◆ EXTRACT
This module sits one level above the SPI engine and is responsible for turning higher-level transfer requests into a sequence of byte transfers. In other words, it acts as the “glue” between the CPU-visible interface and the low-level SPI hardware.

It supports two modes:

Single-byte mode, where the CPU directly provides a byte to transmit
Block mode, where the controller streams data from the buffer RAM and writes responses back into it

So instead of the CPU manually driving SPI byte-by-byte, it can trigger a transfer and let the controller handle the rest.

The overall flow is implemented as a simple finite state machine:

IDLE
LOAD_BYTE
FETCH_BYTE
START_BYTE
WAIT_BYTE
BYTE_DONE
TRANSFER_DONE
ERROR

The bugs

For this section I think I am going put those GCSE English writing skills which allowed me to achieve a 5 to use and write about my personal hardware debugging experience.

There are a lot of things that went wrong during this phase of the project. What was meant to be a one week project turned into two and a half weeks. Going in to uni every other day during Easter was quite nice. The lab was quiet there was only a few people in working on coursework. I had a good laughs and maybe one to two drinks more than I should of at the pub after the building closed.

One fateful Wednesday a terrible thing happened.

I was wiring up the Adafruit breakout board and accidentally swapped VCC and GND. At first, nothing seemed out of the ordinary.Nothing caught on fire. But then I inserted the SD card, and that’s when it happened: a cacophonous buzzing noise erupted from the board.

Alas, the SD card was fried. All data, lost. And that is the story of how a single stupid mistake cost me £18.

Panicked, I rushed down the street to the nearest Ryman, bought a new card, and vowed that this would never happen again. Back at the lab, in a moment of pure gambling, I slotted the fresh SD card into the breakout board and clicked 'run' on the debugging software.

Nothing. It didn't work.

◆ INFORMATION SUPPLIED
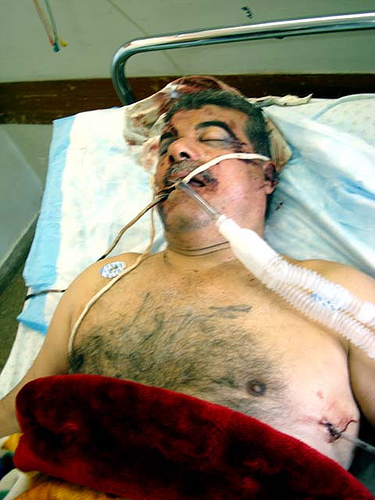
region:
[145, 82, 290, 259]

◆ WORK INSTRUCTION 1
Reproduce the part of the SPI controller text from "I was wiring" to "from the board.".
◆ WORK INSTRUCTION 2
Answer these questions on the SPI controller text:
(a) In block mode, where does the controller stream data from?
(b) Which two connections were swapped on the Adafruit breakout board?
(c) At which shop was the replacement SD card bought?
◆ WORK INSTRUCTION 3
Go on with the SPI controller text, starting after its final sentence.
The data above were taken from a different source than the SPI controller text.

◆ EXERCISE RESPONSE 1
I was wiring up the Adafruit breakout board and accidentally swapped VCC and GND. At first, nothing seemed out of the ordinary.Nothing caught on fire. But then I inserted the SD card, and that’s when it happened: a cacophonous buzzing noise erupted from the board.

◆ EXERCISE RESPONSE 2
(a) The buffer RAM
(b) VCC and GND
(c) Ryman

◆ EXERCISE RESPONSE 3
It was at this point I concluded that I hadn't just murdered the card; I had killed the board too. Feeling defeated, I went home, fished out a trusty Arduino, and loaded up some driver code written by someone who actually knew what they were doing. I wired up the potentially dead board, inserted the new SD card, and tried again. Still, absolute silence. With a wounded bank account, my anger and frustration drove me to order three more boards just to have some desperate redundancy.

As it turns out, I am an idiot.

I would later find out that the original board was perfectly fine. I had foolishly assumed that because I was using the 3.3V power pin on the Arduino, the SPI logic pins would magically operate at 3.3V too. I was incredibly wrong. Once I actually wired it up correctly with voltage dividers, the Arduino responded perfectly with the correct card details.

Wiring of the Adafruit Breakout board and Arduino with volatage dividers

Once the new boards arrived a few days later I went to Uni and soldered up the pins and rung the bell for round two.

Confident that the board nor the SD card was the problem that only left one place, my verilog code. The thing is, running the testbench yielded a perfect result. Under simulation everything worked just as it should but reality had a different song to sing (Of course looking back this just meant that my testbench wasn't good enough). Countless hours make a tiny change, wait ages for the compiler to run, flash the board, and then wait in anticipation and start praying for a single response of 0x1 to confirm the SD card was in SPI mode.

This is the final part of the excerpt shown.